- Exercise material:

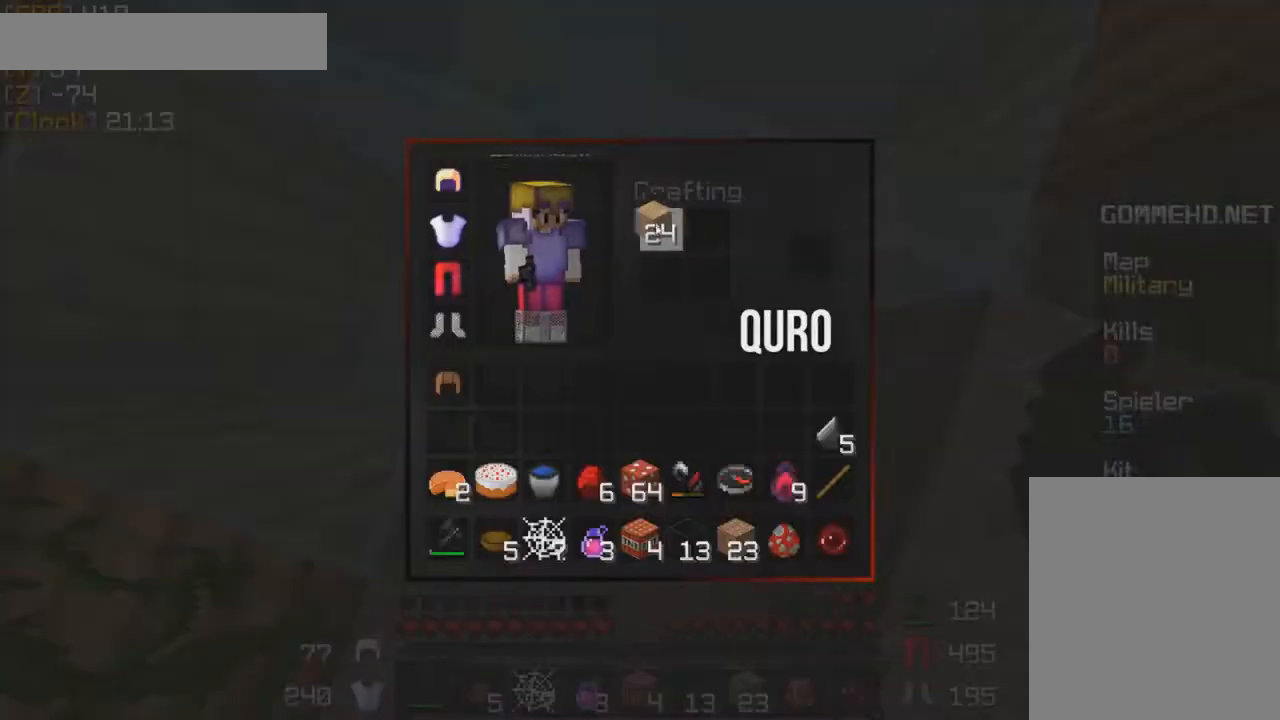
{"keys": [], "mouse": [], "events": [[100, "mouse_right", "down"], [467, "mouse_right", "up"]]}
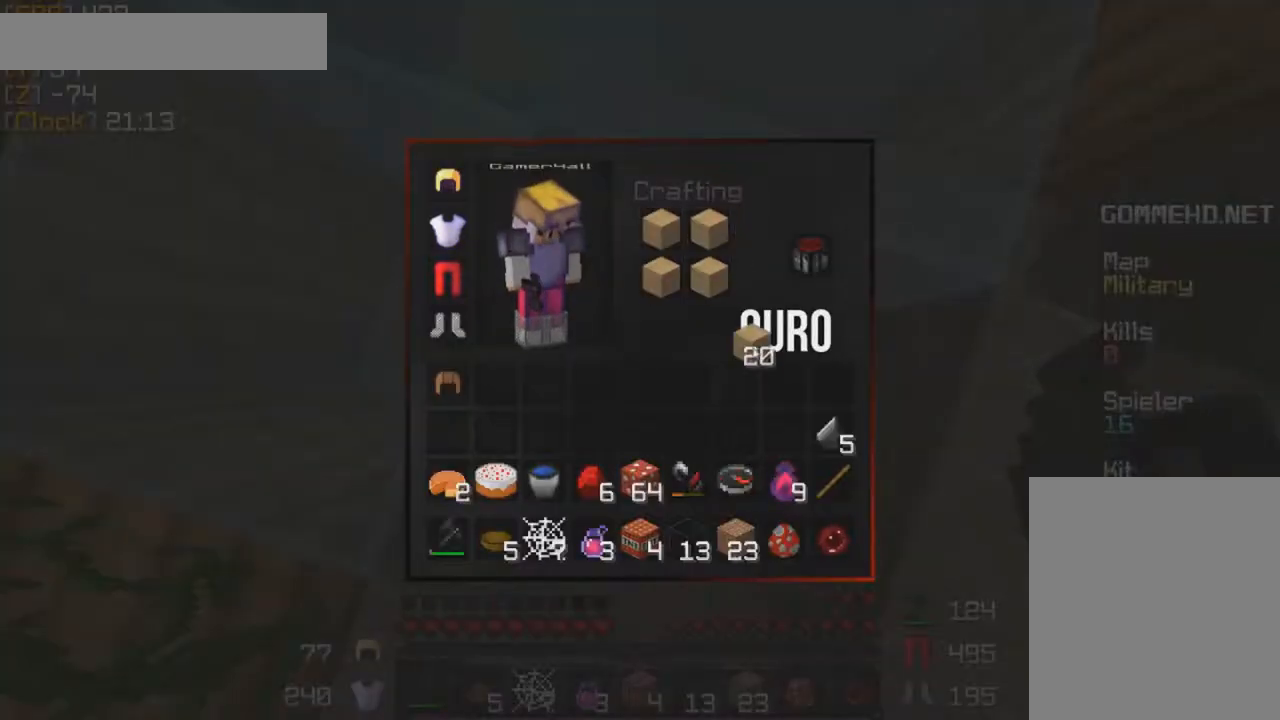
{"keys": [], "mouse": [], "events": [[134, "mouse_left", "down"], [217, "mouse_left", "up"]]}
* * *
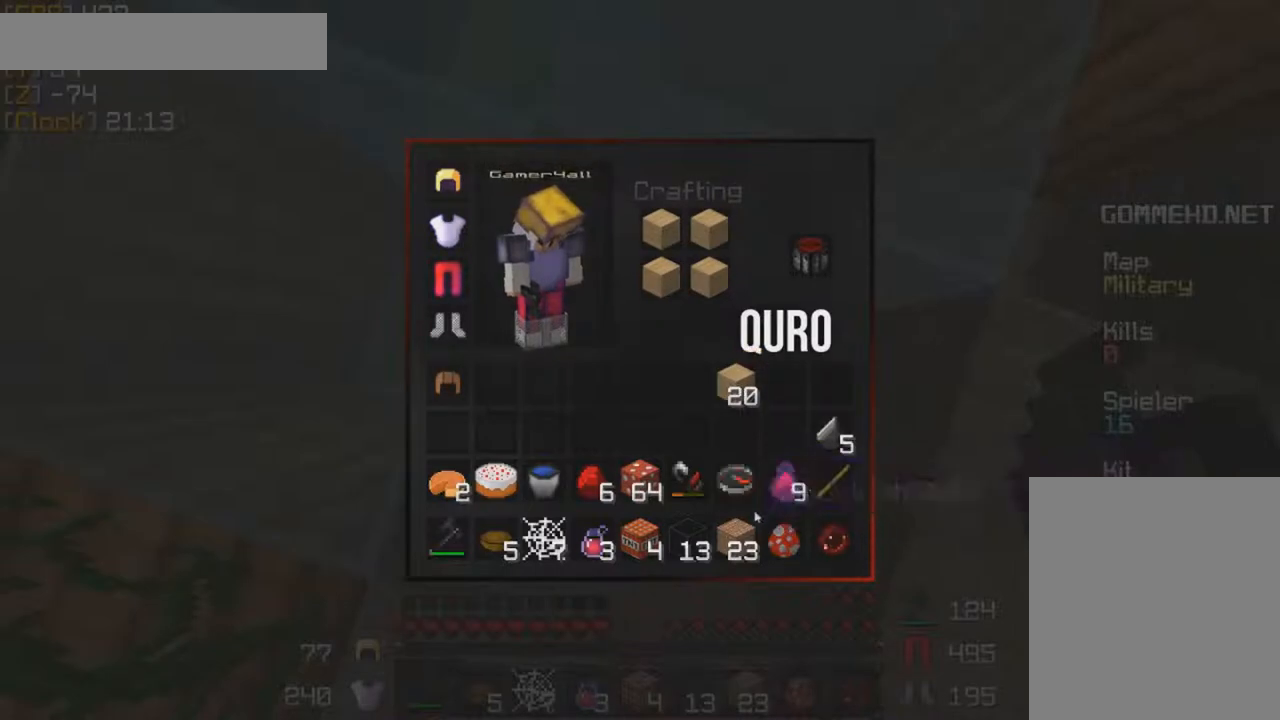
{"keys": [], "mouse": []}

- Problem statement: Each line of the material that has "down" in it should be counted; reply with that number alone.

- Final answer: 2